Note: this basic salad, minus the avocado chunks, is also excellent as a filling for avocado halves served cold or at room temperature.

Cheddar cheese – grated roughly – the real thing – no substitutes – a generous amount.

Pitas – either Greek or Middle eastern – or bagels – either New York style or Montreal. If you use Montreal-style bagels, it is a bit difficult to mound up the sandwiches because of the bread’s large hole. It can be done, but it is a bit of extra fuss. If using pitas, cut them into quarters ahead. Bagels are just cut in half.
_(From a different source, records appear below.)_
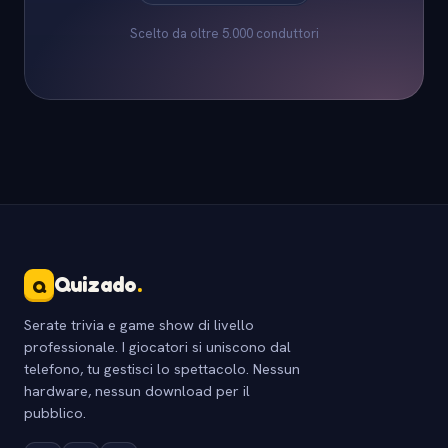
Scelto da oltre 5.000 conduttori
Quizado
.
Q
Serate trivia e game show di livello
professionale. I giocatori si uniscono dal
telefono, tu gestisci lo spettacolo. Nessun
hardware, nessun download per il
pubblico.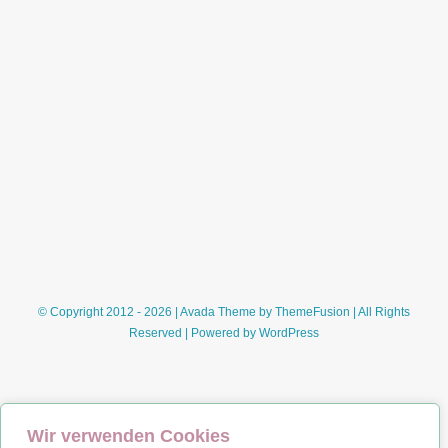
© Copyright 2012 - 2026 | Avada Theme by
ThemeFusion
| All Rights
Reserved | Powered by
WordPress
Wir verwenden Cookies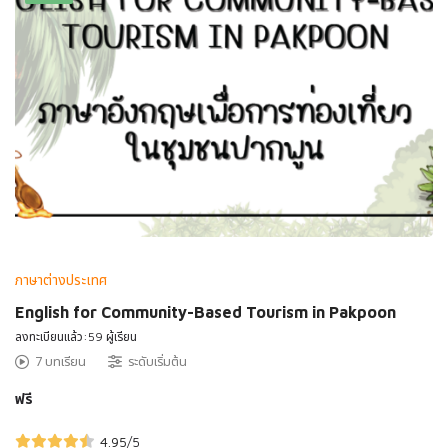
ภาษาต่างประเทศ
English for Community-Based Tourism in Pakpoon
ลงทะเบียนแล้ว:59 ผู้เรียน
7 บทเรียน
ระดับเริ่มต้น
ฟรี
4.95
/5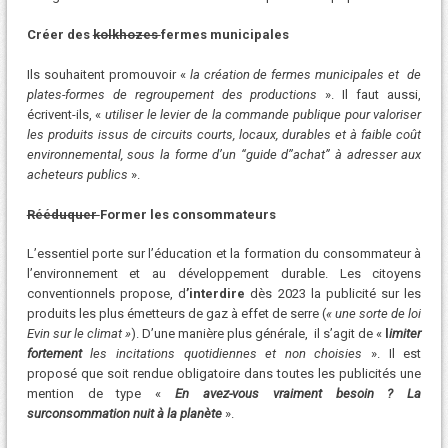
Créer des
kolkhozes
fermes municipales
Ils souhaitent promouvoir «
la création de fermes municipales et de
plates-formes de regroupement des productions
». Il faut aussi,
écrivent-ils, «
utiliser le levier de la commande publique pour valoriser
les produits issus de circuits courts, locaux, durables et à faible coût
environnemental, sous la forme d’un “guide d’’achat” à adresser aux
acheteurs publics
».
Rééduquer
Former les consommateurs
L’essentiel porte sur l’éducation et la formation du consommateur à
l’environnement et au développement durable. Les citoyens
conventionnels propose, d
’interdire
dès 2023 la publicité sur les
produits les plus émetteurs de gaz à effet de serre (
« une sorte de loi
Evin sur le climat »
). D’une manière plus générale, il s’agit de «
l
imiter
fortement
les incitations quotidiennes et non choisies
». Il est
proposé que soit rendue obligatoire dans toutes les publicités une
mention de type «
En avez-vous vraiment besoin ? La
surconsommation nuit à la planète
».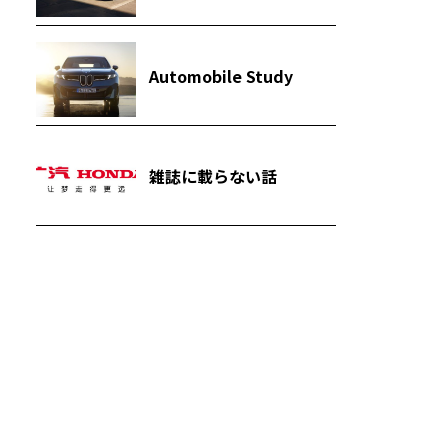
Automobile Study
雑誌に載らない話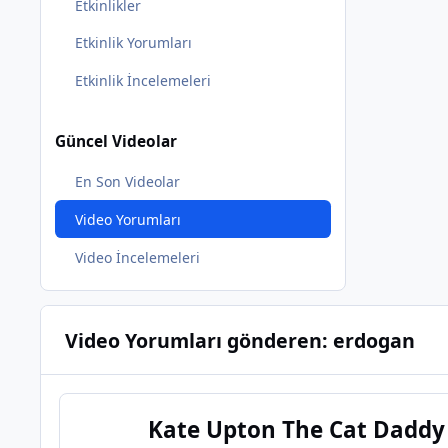
Etkinlikler
Etkinlik Yorumları
Etkinlik İncelemeleri
Güncel Videolar
En Son Videolar
Video Yorumları
Video İncelemeleri
Video Yorumları gönderen: erdogan
Kate Upton The Cat Daddy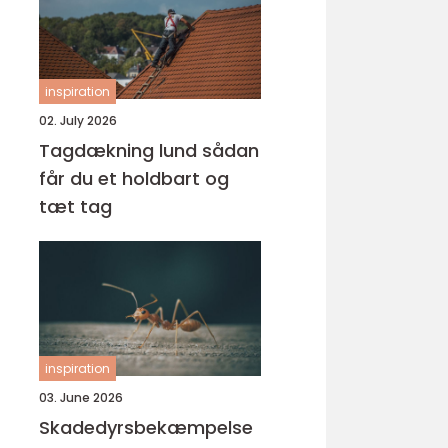
inspiration
02. July 2026
Tagdækning lund sådan
får du et holdbart og
tæt tag
inspiration
03. June 2026
Skadedyrsbekæmpelse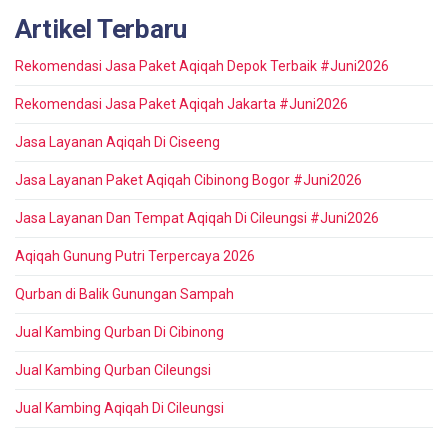
Artikel Terbaru
Rekomendasi Jasa Paket Aqiqah Depok Terbaik #Juni2026
Rekomendasi Jasa Paket Aqiqah Jakarta #Juni2026
Jasa Layanan Aqiqah Di Ciseeng
Jasa Layanan Paket Aqiqah Cibinong Bogor #Juni2026
Jasa Layanan Dan Tempat Aqiqah Di Cileungsi #Juni2026
Aqiqah Gunung Putri Terpercaya 2026
Qurban di Balik Gunungan Sampah
Jual Kambing Qurban Di Cibinong
Jual Kambing Qurban Cileungsi
Jual Kambing Aqiqah Di Cileungsi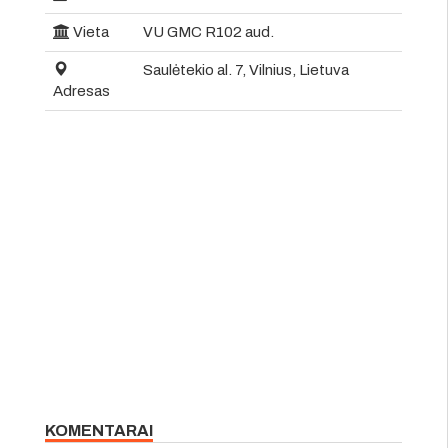
Vieta
VU GMC R102 aud.
Saulėtekio al. 7, Vilnius, Lietuva
Adresas
KOMENTARAI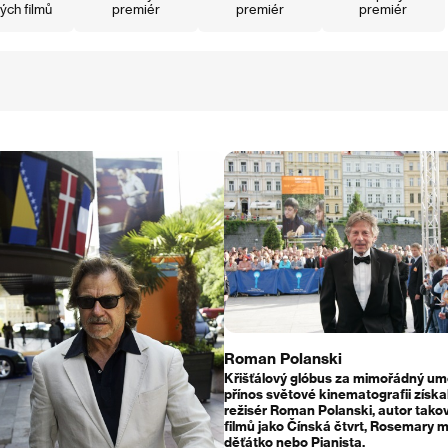
ých filmů
premiér
premiér
premiér
Roman Polanski
Křišťálový glóbus za mimořádný u
přínos světové kinematografii získa
režisér Roman Polanski, autor tako
filmů jako Čínská čtvrt, Rosemary 
děťátko nebo Pianista.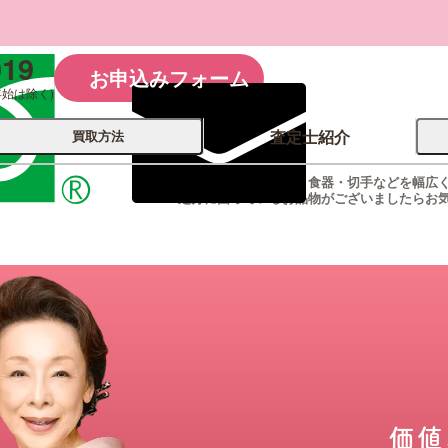
019
お申込みフォーム
年始は除く)
査定士紹介
買取方法
買取福ちゃんは着物・食器・切手などを幅広
処分に困っているお品物がございましたらお
会社概要
コーポレート
買取
店舗買取
古銭 ⁄
レコード
カメラ
おもちゃ
記念硬貨
価値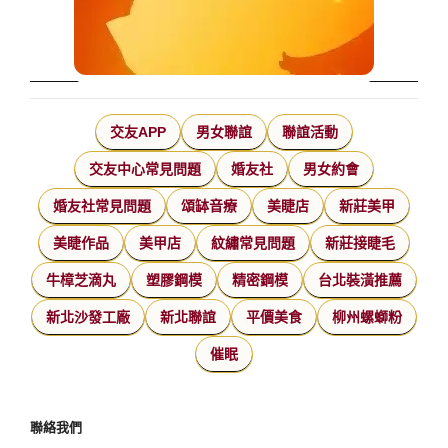
交友APP
男女聯誼
聯誼活動
交友中心常見問題
婚友社
男女約會
婚友社常見問題
頌缽音療
美睫店
新莊美甲
美睫作品
美甲店
紋繡常見問題
新莊接睫毛
牛樟芝滴丸
塑膠鋼模
精密鋼模
台北裝潢推薦
新北沙發工廠
新北聯誼
平價美食
柳州螺螄粉
催眠
聯絡我們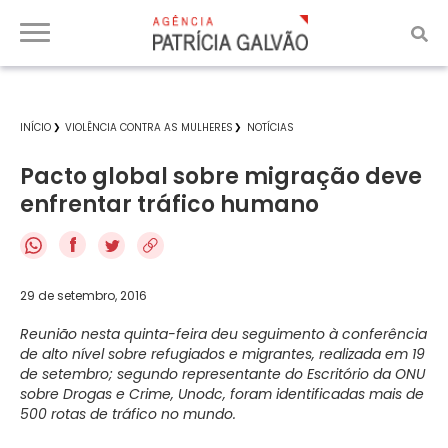
INÍCIO
VIOLÊNCIA CONTRA AS MULHERES
NOTÍCIAS
Pacto global sobre migração deve
enfrentar tráfico humano
f
29 de setembro, 2016
Reunião nesta quinta-feira deu seguimento à conferência
de alto nível sobre refugiados e migrantes, realizada em 19
de setembro; segundo representante do Escritório da ONU
sobre Drogas e Crime, Unodc, foram identificadas mais de
500 rotas de tráfico no mundo.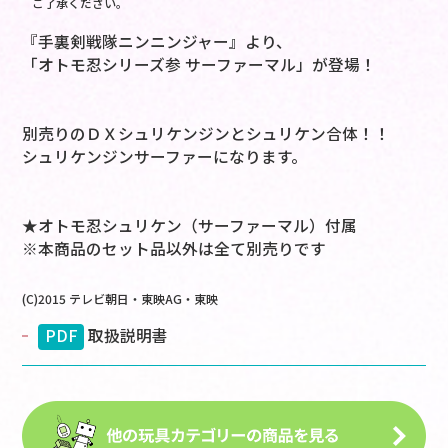
ご了承ください。
『手裏剣戦隊ニンニンジャー』より、
「オトモ忍シリーズ参 サーファーマル」が登場！
別売りのＤＸシュリケンジンとシュリケン合体！！
シュリケンジンサーファーになります。
★オトモ忍シュリケン（サーファーマル）付属
※本商品のセット品以外は全て別売りです
(C)2015 テレビ朝日・東映AG・東映
PDF
取扱説明書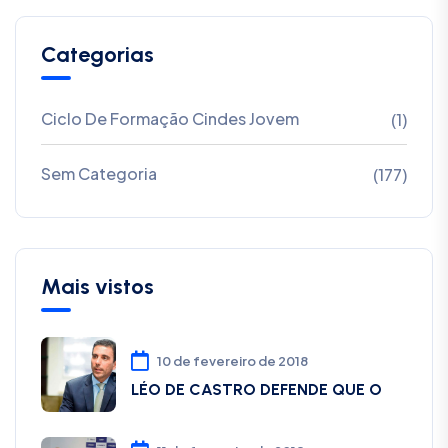
Categorias
Ciclo De Formação Cindes Jovem
(1)
Sem Categoria
(177)
Mais vistos
10 de fevereiro de 2018
LÉO DE CASTRO DEFENDE QUE O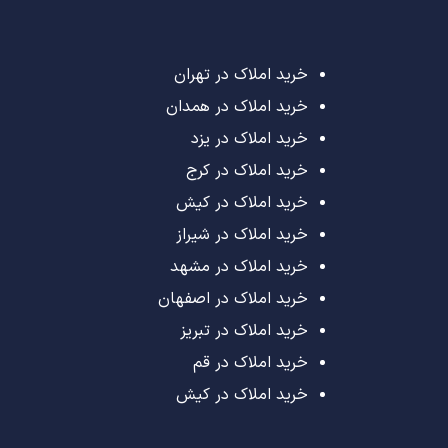
خرید املاک در تهران
خرید املاک در همدان
خرید املاک در یزد
خرید املاک در کرج
خرید املاک در کیش
خرید املاک در شیراز
خرید املاک در مشهد
خرید املاک در اصفهان
خرید املاک در تبریز
خرید املاک در قم
خرید املاک در کیش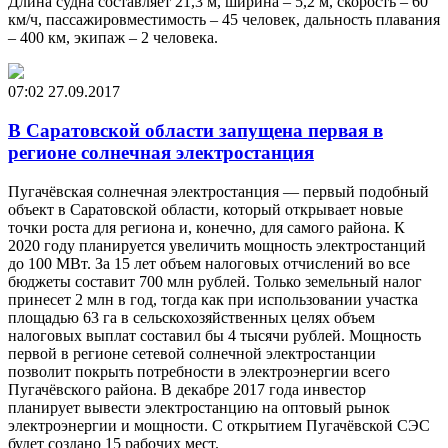
Длина судна составляет 21,3 м, ширина – 5,2 м, скорость – 60
км/ч, пассажировместимость – 45 человек, дальность плавания
– 400 км, экипаж – 2 человека.
07:02
27.09.2017
В Саратовской области запущена первая в
регионе солнечная электростанция
Пугачёвская солнечная электростанция — первый подобный
объект в Саратовской области, который открывает новые
точки роста для региона и, конечно, для самого района. К
2020 году планируется увеличить мощность электростанций
до 100 МВт. За 15 лет объем налоговых отчислений во все
бюджеты составит 700 млн рублей. Только земельный налог
принесет 2 млн в год, тогда как при использовании участка
площадью 63 га в сельскохозяйственных целях объем
налоговых выплат составил бы 4 тысячи рублей. Мощность
первой в регионе сетевой солнечной электростанции
позволит покрыть потребности в электроэнергии всего
Пугачёвского района. В декабре 2017 года инвестор
планирует вывести электростанцию на оптовый рынок
электроэнергии и мощности. С открытием Пугачёвской СЭС
будет создано 15 рабочих мест.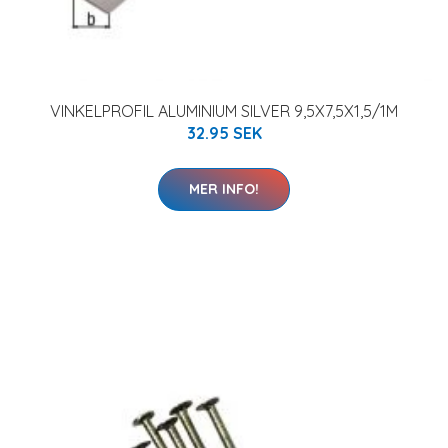
VINKELPROFIL ALUMINIUM SILVER 9,5X7,5X1,5/1M
32.95 SEK
MER INFO!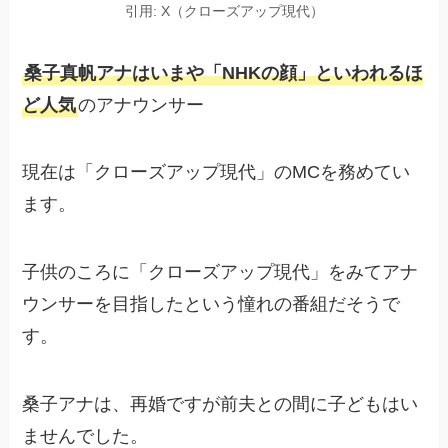
引用: X（クローズアップ現代）
桑子真帆アナはいまや「NHKの顔」といわれるほ
ど人気
のアナウンサー
現在は「クローズアップ現代」のMCを務めてい
ます。
子供のころに「クローズアップ現代」をみてアナ
ウンサーを目指したという憧れの番組だそうで
す。
桑子アナは、再婚ですが前夫との間に子どもはい
ませんでした。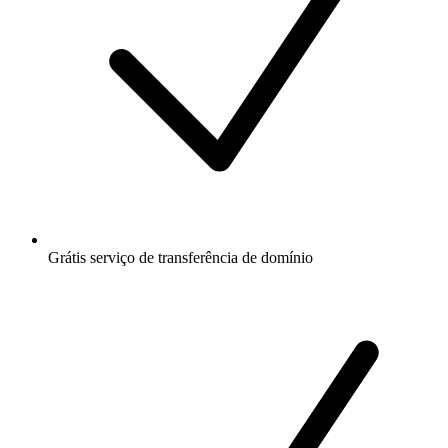
Grátis
serviço de transferência de domínio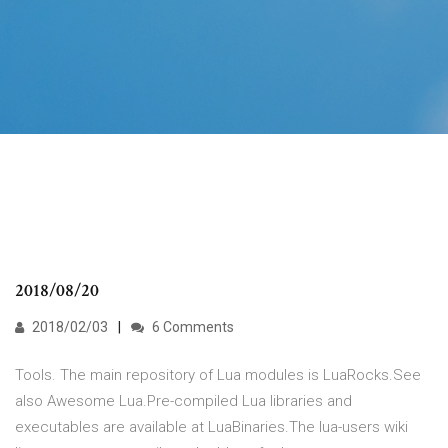
2018/08/20
2018/02/03
6 Comments
Tools. The main repository of Lua modules is LuaRocks.See
also Awesome Lua.Pre-compiled Lua libraries and
executables are available at LuaBinaries.The lua-users wiki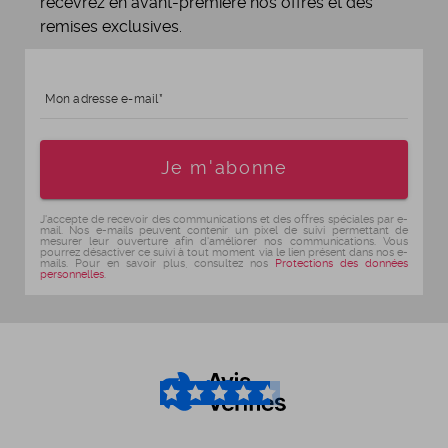
recevrez en avant-première nos offres et des
remises exclusives.
Mon adresse e-mail
Age
Je m'abonne
J'accepte de recevoir des communications et des offres spéciales par e-
mail. Nos e-mails peuvent contenir un pixel de suivi permettant de
mesurer leur ouverture afin d'améliorer nos communications. Vous
pourrez désactiver ce suivi à tout moment via le lien présent dans nos e-
mails. Pour en savoir plus, consultez nos
Protections des données
personnelles
.
4.6
/5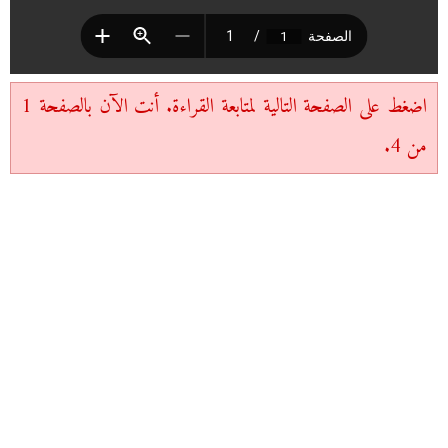
اضغط على الصفحة التالية لمتابعة القراءة. أنت الآن بالصفحة 1
من 4.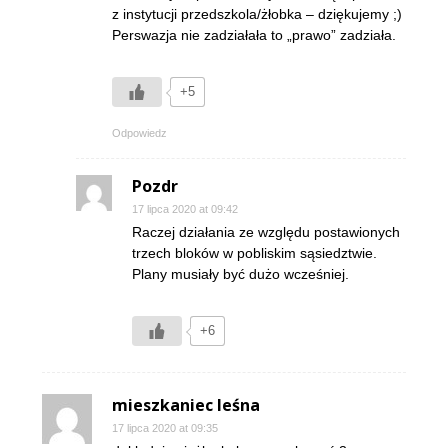
z instytucji przedszkola/żłobka – dziękujemy ;)
Perswazja nie zadziałała to „prawo” zadziała.
+5
Odpowiedz
Pozdr
17 lipca 2020 at 09:42
Raczej działania ze względu postawionych
trzech bloków w pobliskim sąsiedztwie.
Plany musiały być dużo wcześniej.
+6
mieszkaniec leśna
17 lipca 2020 at 09:35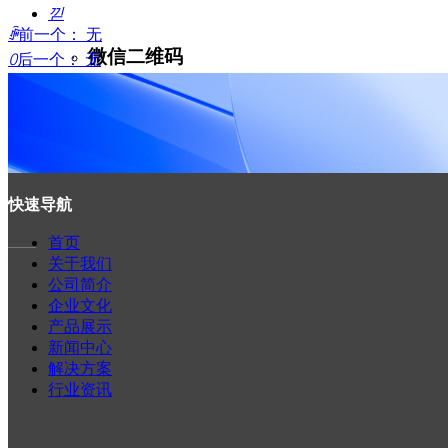
낃
ꄴ
前一个：
无
微信二维码
ꄲ
后一个：
无
녕
快速导航
首页
——
您的需求
*
关于我们
公司简介
企业文化
产品展示
新闻中心
解决方案
行业资讯
您的姓名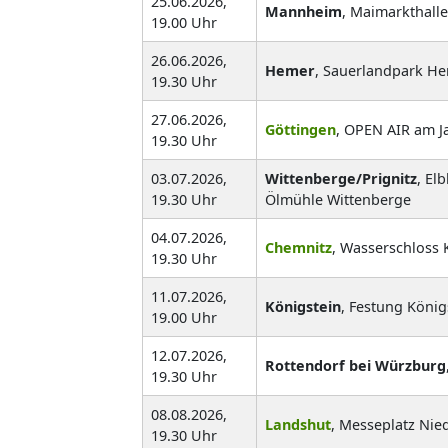
25.06.2026,
Mannheim
, Maimarkthalle
19.00 Uhr
26.06.2026,
Hemer
, Sauerlandpark H
19.30 Uhr
27.06.2026,
Göttingen
, OPEN AIR am J
19.30 Uhr
03.07.2026,
Wittenberge/Prignitz
, El
19.30 Uhr
Ölmühle Wittenberge
04.07.2026,
Chemnitz
, Wasserschloss 
19.30 Uhr
11.07.2026,
Königstein
, Festung König
19.00 Uhr
12.07.2026,
Rottendorf bei Würzburg
19.30 Uhr
08.08.2026,
Landshut
, Messeplatz Nie
19.30 Uhr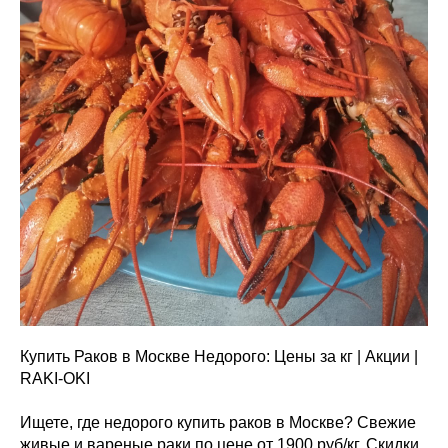
Купить Раков в Москве Недорого: Цены за кг | Акции |
RAKI-OKI
Ищете, где недорого купить раков в Москве? Свежие
живые и вареные раки по цене от 1900 руб/кг. Скидки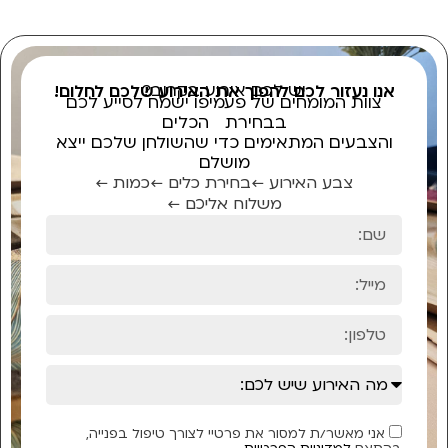
יש לכם אירוע בקרוב?
אנו נעזור לכם להפוך את האירוע שלכם לחלום!
צוות המומחים של פעמיפו ישמח לסייע לכם
בבחירת הכלים
והצבעים המתאימים כדי שהשולחן שלכם ייצא
מושלם
צבע האירוע ←
בחירת כלים ←
כמות ←
משלוח אליכם ←
אני מאשר/ת למסור את פרטיי לצורך טיפול בפנייה,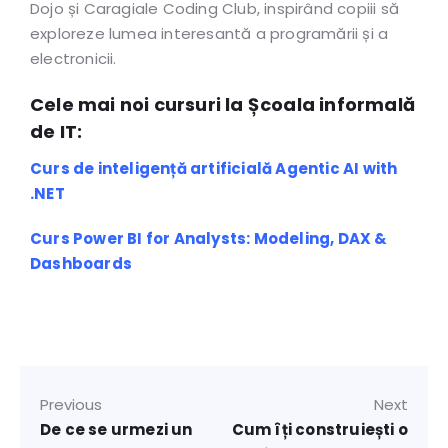
Dojo și Caragiale Coding Club, inspirând copiii să
exploreze lumea interesantă a programării și a
electronicii.
Cele mai noi cursuri la Școala informală
de IT:
Curs de inteligență artificială Agentic AI with
.NET
Curs Power BI for Analysts: Modeling, DAX &
Dashboards
Previous
Next
De ce se urmezi un
Cum îți construiești o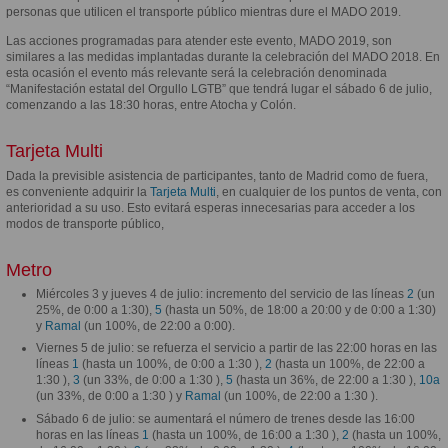
personas que utilicen el transporte público mientras dure el MADO 2019.
Las acciones programadas para atender este evento, MADO 2019, son
similares a las medidas implantadas durante la celebración del MADO 2018. En
esta ocasión el evento más relevante será la celebración denominada
“Manifestación estatal del Orgullo LGTB” que tendrá lugar el sábado 6 de julio,
comenzando a las 18:30 horas, entre Atocha y Colón.
Tarjeta Multi
Dada la previsible asistencia de participantes, tanto de Madrid como de fuera,
es conveniente adquirir la
Tarjeta Multi
, en cualquier de los puntos de venta, con
anterioridad a su uso. Esto evitará esperas innecesarias para acceder a los
modos de transporte público,
Metro
Miércoles 3 y jueves 4 de julio: incremento del servicio de las líneas
2
(un
25%, de 0:00 a 1:30),
5
(hasta un 50%, de 18:00 a 20:00 y de 0:00 a 1:30)
y
Ramal
(un 100%, de 22:00 a 0:00).
Viernes 5 de julio: se refuerza el servicio a partir de las 22:00 horas en las
líneas
1
(hasta un 100%, de 0:00 a 1:30 ),
2
(hasta un 100%, de 22:00 a
1:30 ),
3
(un 33%, de 0:00 a 1:30 ),
5
(hasta un 36%, de 22:00 a 1:30 ),
10a
(un 33%, de 0:00 a 1:30 ) y
Ramal
(un 100%, de 22:00 a 1:30 ).
Sábado 6 de julio: se aumentará el número de trenes desde las 16:00
horas en las líneas
1
(hasta un 100%, de 16:00 a 1:30 ),
2
(hasta un 100%,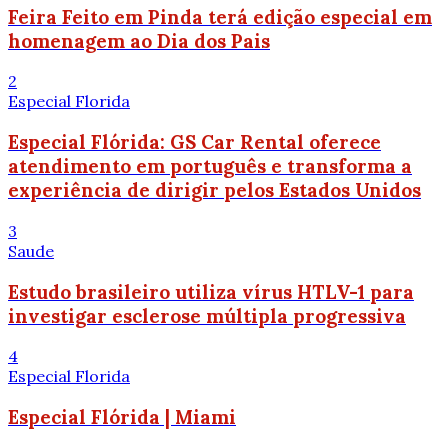
Feira Feito em Pinda terá edição especial em
homenagem ao Dia dos Pais
2
Especial Florida
Especial Flórida: GS Car Rental oferece
atendimento em português e transforma a
experiência de dirigir pelos Estados Unidos
3
Saude
Estudo brasileiro utiliza vírus HTLV-1 para
investigar esclerose múltipla progressiva
4
Especial Florida
Especial Flórida | Miami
If using bagels, ones with seeds or other coatings add still more eye-appeal and taste to the sandwiches.

 

OPTION

Salsa – whatever temperature you like – La Costena from Mexico is the best bottled one

 

Line cookie sheets with parchment paper and begin building your sandwiches. Arrange the bread bases.

Pile a generous helping of the salad onto each piece. The sandwiches should be fairly tall to feature the variety of ingredients, not flat like pizzas.

If you are using the salsa option, now is the time to dab some on the top of each pile of salad. While I very much like this, I do not suggest making them all this way. Some people do not like it.

Next is the cheese. Sometimes, you have to play a bit to make sure each sandwich gets a goodly amount of cheese. You are trying to pile loose shavings on a little hill. A bit of patting and shaping help. Extra on top is good, as it will run down.

The cookie sheets are placed in a preheated 350-degree oven until all the cool ingredients are heated and the cheese nicely melts. This should be about ten to fifteen minutes.